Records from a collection
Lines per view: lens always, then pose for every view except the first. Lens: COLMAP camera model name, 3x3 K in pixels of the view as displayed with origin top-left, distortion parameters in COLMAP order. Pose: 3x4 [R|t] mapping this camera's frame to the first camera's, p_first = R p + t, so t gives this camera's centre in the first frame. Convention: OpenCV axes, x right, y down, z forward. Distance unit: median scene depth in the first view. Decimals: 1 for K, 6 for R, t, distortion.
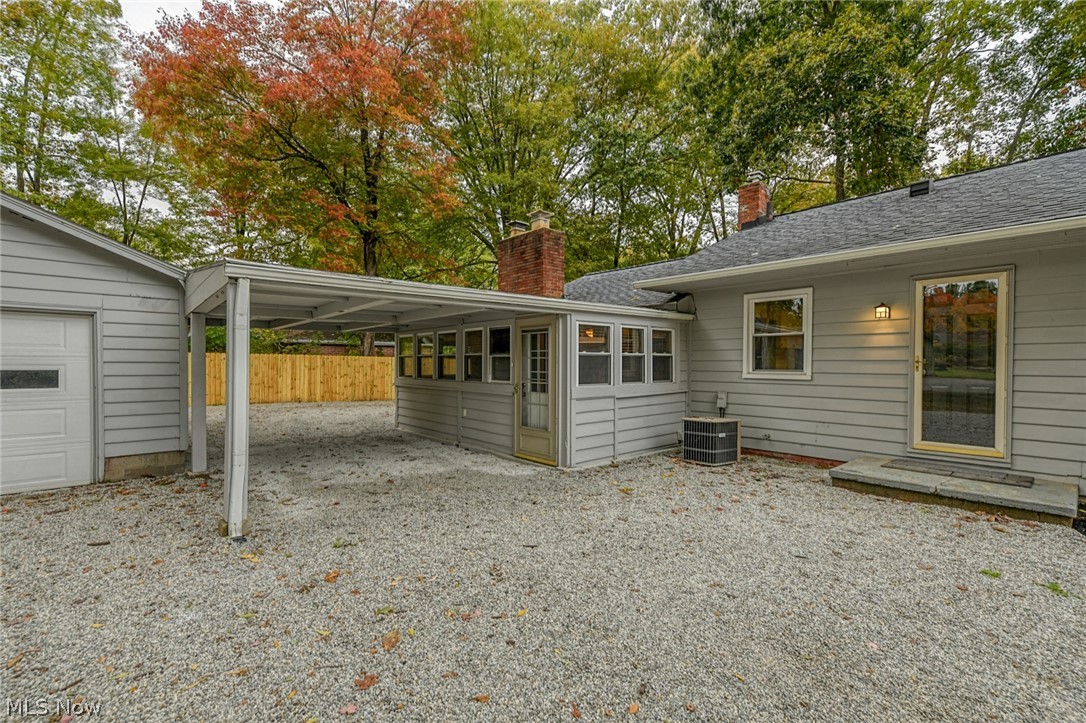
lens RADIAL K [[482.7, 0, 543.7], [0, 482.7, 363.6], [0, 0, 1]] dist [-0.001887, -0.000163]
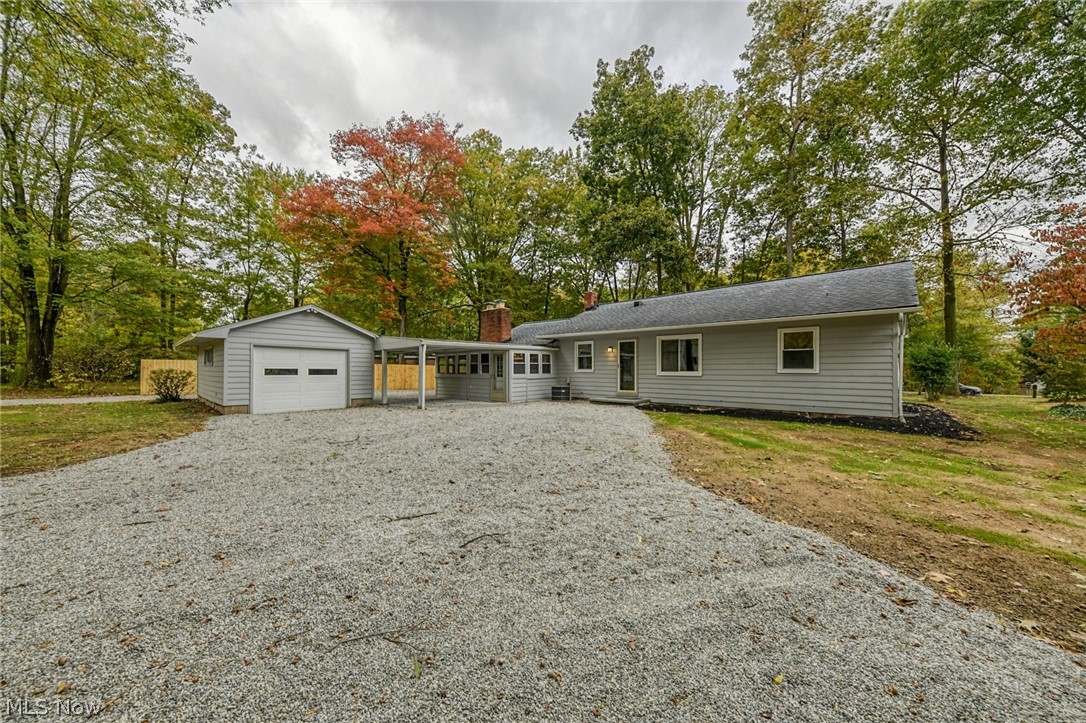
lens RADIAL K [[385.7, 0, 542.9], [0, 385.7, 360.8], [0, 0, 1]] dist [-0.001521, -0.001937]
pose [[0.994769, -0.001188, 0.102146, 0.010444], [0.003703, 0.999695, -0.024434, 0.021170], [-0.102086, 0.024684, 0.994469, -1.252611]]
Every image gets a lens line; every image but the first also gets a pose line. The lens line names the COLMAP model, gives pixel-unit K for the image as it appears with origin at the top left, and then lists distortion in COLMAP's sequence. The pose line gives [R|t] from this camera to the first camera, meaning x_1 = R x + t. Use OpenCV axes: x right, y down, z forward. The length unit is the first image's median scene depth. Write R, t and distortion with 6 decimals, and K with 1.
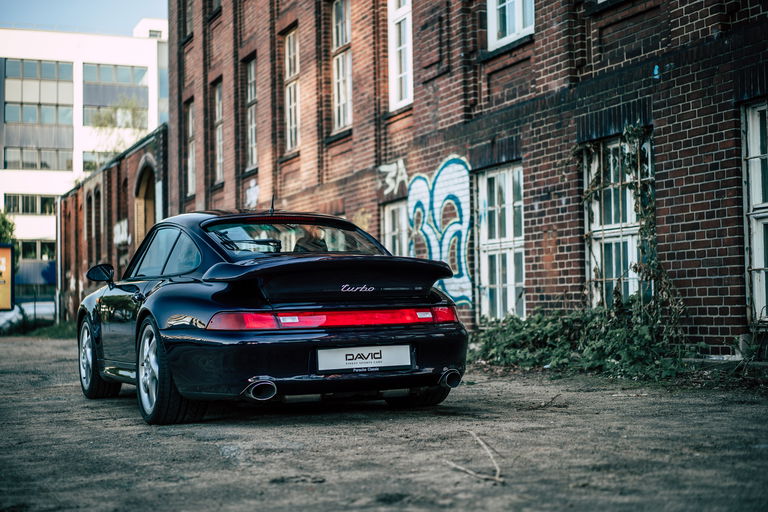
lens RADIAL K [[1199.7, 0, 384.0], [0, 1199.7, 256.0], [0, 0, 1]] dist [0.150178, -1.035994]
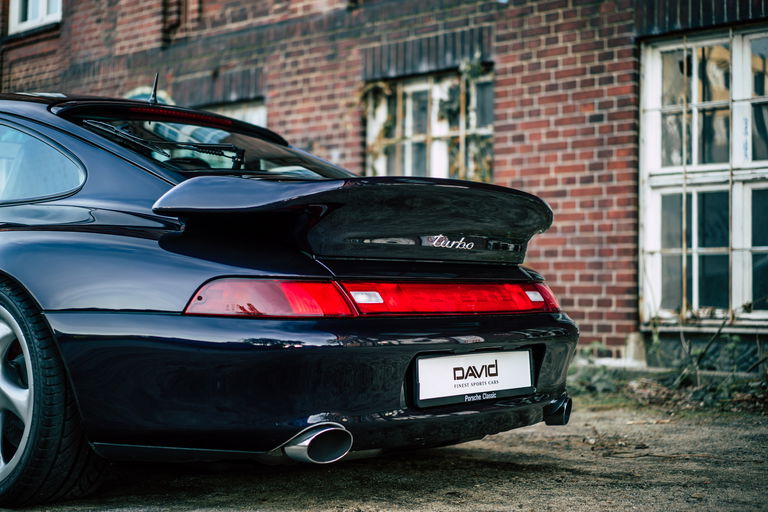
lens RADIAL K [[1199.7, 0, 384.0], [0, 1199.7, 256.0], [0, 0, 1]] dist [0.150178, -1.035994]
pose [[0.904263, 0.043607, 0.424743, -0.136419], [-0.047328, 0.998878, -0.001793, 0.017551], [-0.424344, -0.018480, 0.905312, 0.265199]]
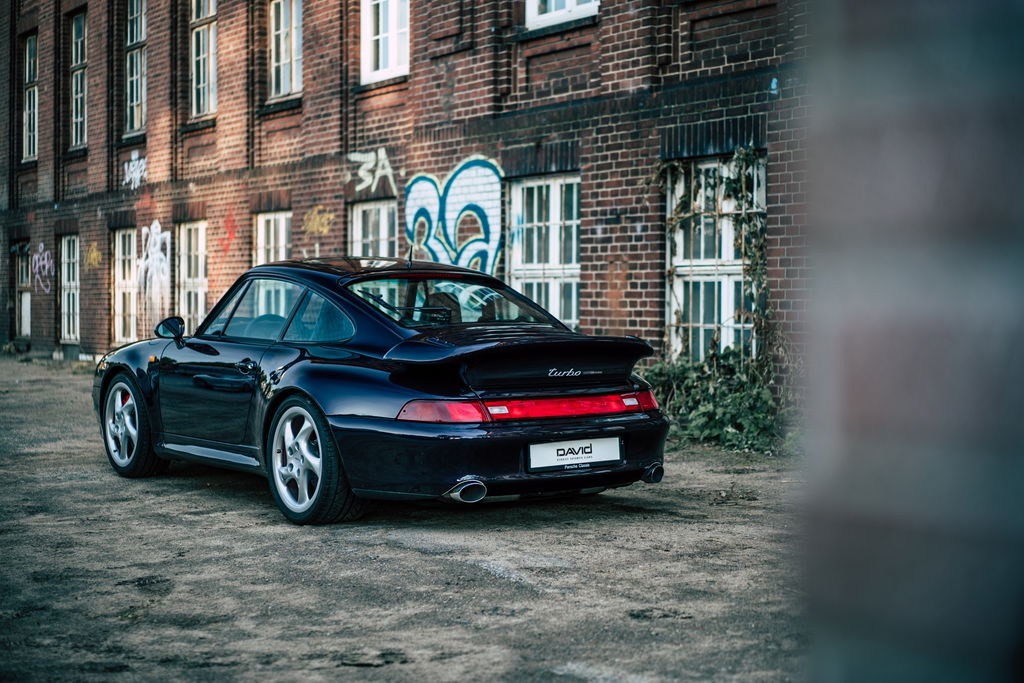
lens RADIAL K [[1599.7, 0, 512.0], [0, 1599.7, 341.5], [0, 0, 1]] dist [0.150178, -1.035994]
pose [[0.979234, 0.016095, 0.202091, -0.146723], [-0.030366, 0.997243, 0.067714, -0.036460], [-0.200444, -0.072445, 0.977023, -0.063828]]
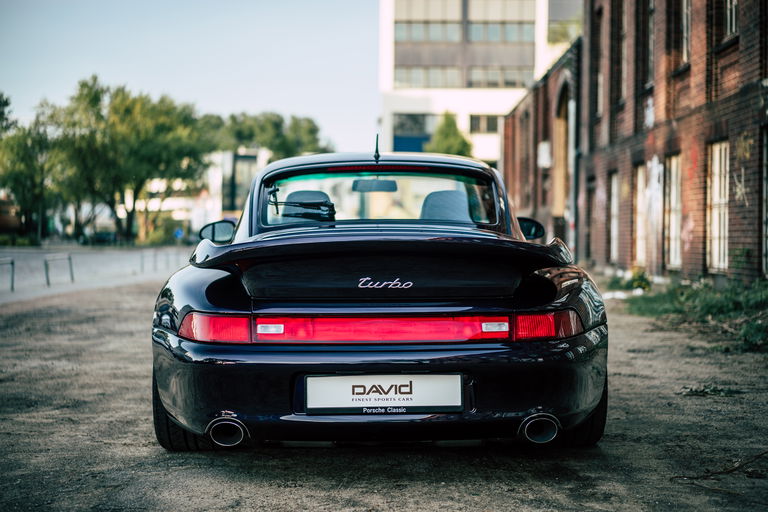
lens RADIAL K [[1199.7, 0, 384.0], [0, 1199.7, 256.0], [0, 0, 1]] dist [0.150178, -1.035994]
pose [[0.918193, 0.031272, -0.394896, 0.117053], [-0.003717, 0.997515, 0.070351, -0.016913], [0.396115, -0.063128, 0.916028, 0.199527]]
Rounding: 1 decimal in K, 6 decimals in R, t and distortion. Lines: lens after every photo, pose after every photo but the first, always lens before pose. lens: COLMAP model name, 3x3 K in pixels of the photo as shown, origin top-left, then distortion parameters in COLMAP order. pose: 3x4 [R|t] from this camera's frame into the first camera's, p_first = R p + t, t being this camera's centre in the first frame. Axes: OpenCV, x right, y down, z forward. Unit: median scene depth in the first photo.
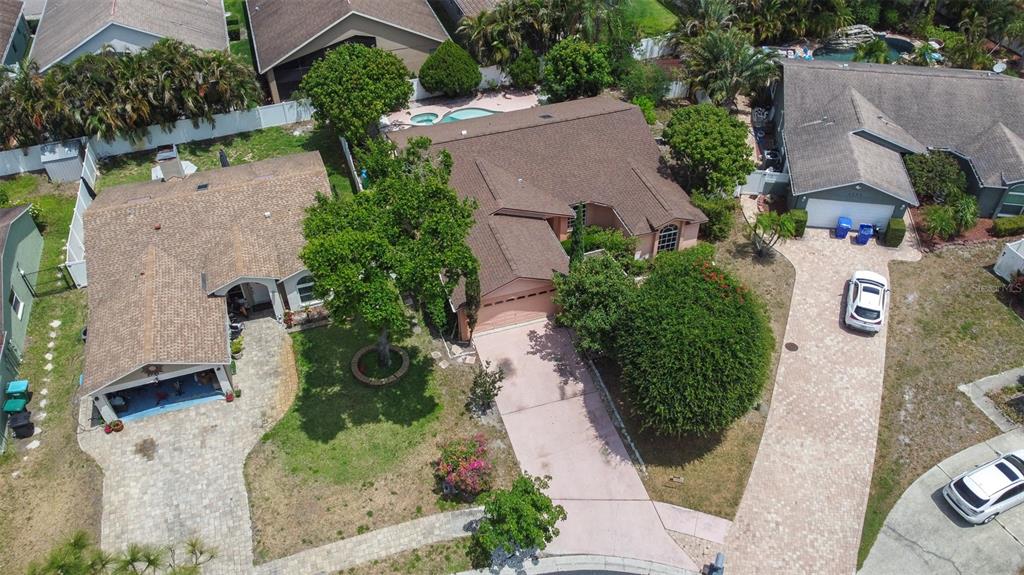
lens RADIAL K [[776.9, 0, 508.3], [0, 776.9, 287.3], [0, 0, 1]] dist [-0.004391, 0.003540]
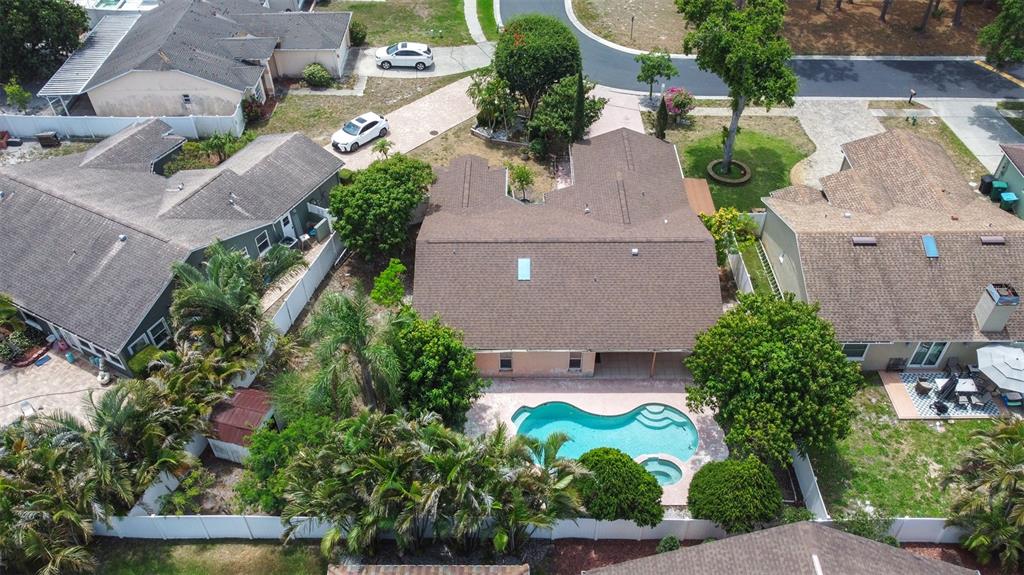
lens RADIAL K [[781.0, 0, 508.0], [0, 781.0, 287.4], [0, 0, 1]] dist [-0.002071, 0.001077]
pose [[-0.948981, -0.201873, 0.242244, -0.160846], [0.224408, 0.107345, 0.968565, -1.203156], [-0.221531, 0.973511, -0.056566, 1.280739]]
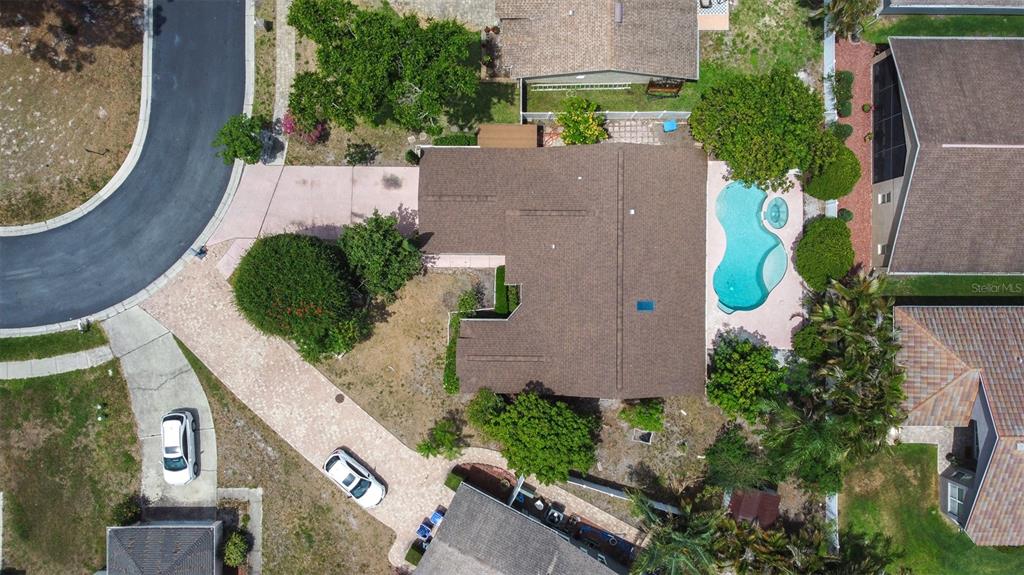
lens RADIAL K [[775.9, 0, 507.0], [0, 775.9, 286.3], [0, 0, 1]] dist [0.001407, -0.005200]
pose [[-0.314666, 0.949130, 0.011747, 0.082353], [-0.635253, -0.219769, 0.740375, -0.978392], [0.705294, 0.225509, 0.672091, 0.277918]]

What is required.
Reproduce every line of the entries above word for word, leaving out the pictures.

Result of this exercise.
Lines per view: lens always, then pose for every view except the first. Lens: COLMAP camera model name, 3x3 K in pixels of the view as displayed with origin top-left, distortion parameters in COLMAP order. Pose: 3x4 [R|t] mapping this camera's frame to the first camera's, p_first = R p + t, so t gives this camera's centre in the first frame. Convention: OpenCV axes, x right, y down, z forward. Distance unit: median scene depth in the first view. Decimals: 1 for K, 6 for R, t, distortion.
lens RADIAL K [[482.7, 0, 543.7], [0, 482.7, 363.6], [0, 0, 1]] dist [-0.001887, -0.000163]
lens RADIAL K [[385.7, 0, 542.9], [0, 385.7, 360.8], [0, 0, 1]] dist [-0.001521, -0.001937]
pose [[0.994769, -0.001188, 0.102146, 0.010444], [0.003703, 0.999695, -0.024434, 0.021170], [-0.102086, 0.024684, 0.994469, -1.252611]]
Every image gets a lens line; every image but the first also gets a pose line. The lens line names the COLMAP model, gives pixel-unit K for the image as it appears with origin at the top left, and then lists distortion in COLMAP's sequence. The pose line gives [R|t] from this camera to the first camera, meaning x_1 = R x + t. Use OpenCV axes: x right, y down, z forward. The length unit is the first image's median scene depth. Write R, t and distortion with 6 decimals, and K with 1.
lens RADIAL K [[1199.7, 0, 384.0], [0, 1199.7, 256.0], [0, 0, 1]] dist [0.150178, -1.035994]
lens RADIAL K [[1199.7, 0, 384.0], [0, 1199.7, 256.0], [0, 0, 1]] dist [0.150178, -1.035994]
pose [[0.904263, 0.043607, 0.424743, -0.136419], [-0.047328, 0.998878, -0.001793, 0.017551], [-0.424344, -0.018480, 0.905312, 0.265199]]
lens RADIAL K [[1599.7, 0, 512.0], [0, 1599.7, 341.5], [0, 0, 1]] dist [0.150178, -1.035994]
pose [[0.979234, 0.016095, 0.202091, -0.146723], [-0.030366, 0.997243, 0.067714, -0.036460], [-0.200444, -0.072445, 0.977023, -0.063828]]
lens RADIAL K [[1199.7, 0, 384.0], [0, 1199.7, 256.0], [0, 0, 1]] dist [0.150178, -1.035994]
pose [[0.918193, 0.031272, -0.394896, 0.117053], [-0.003717, 0.997515, 0.070351, -0.016913], [0.396115, -0.063128, 0.916028, 0.199527]]
Rounding: 1 decimal in K, 6 decimals in R, t and distortion. Lines: lens after every photo, pose after every photo but the first, always lens before pose. lens: COLMAP model name, 3x3 K in pixels of the photo as shown, origin top-left, then distortion parameters in COLMAP order. pose: 3x4 [R|t] from this camera's frame into the first camera's, p_first = R p + t, t being this camera's centre in the first frame. Axes: OpenCV, x right, y down, z forward. Unit: median scene depth in the first photo.
lens RADIAL K [[776.9, 0, 508.3], [0, 776.9, 287.3], [0, 0, 1]] dist [-0.004391, 0.003540]
lens RADIAL K [[781.0, 0, 508.0], [0, 781.0, 287.4], [0, 0, 1]] dist [-0.002071, 0.001077]
pose [[-0.948981, -0.201873, 0.242244, -0.160846], [0.224408, 0.107345, 0.968565, -1.203156], [-0.221531, 0.973511, -0.056566, 1.280739]]
lens RADIAL K [[775.9, 0, 507.0], [0, 775.9, 286.3], [0, 0, 1]] dist [0.001407, -0.005200]
pose [[-0.314666, 0.949130, 0.011747, 0.082353], [-0.635253, -0.219769, 0.740375, -0.978392], [0.705294, 0.225509, 0.672091, 0.277918]]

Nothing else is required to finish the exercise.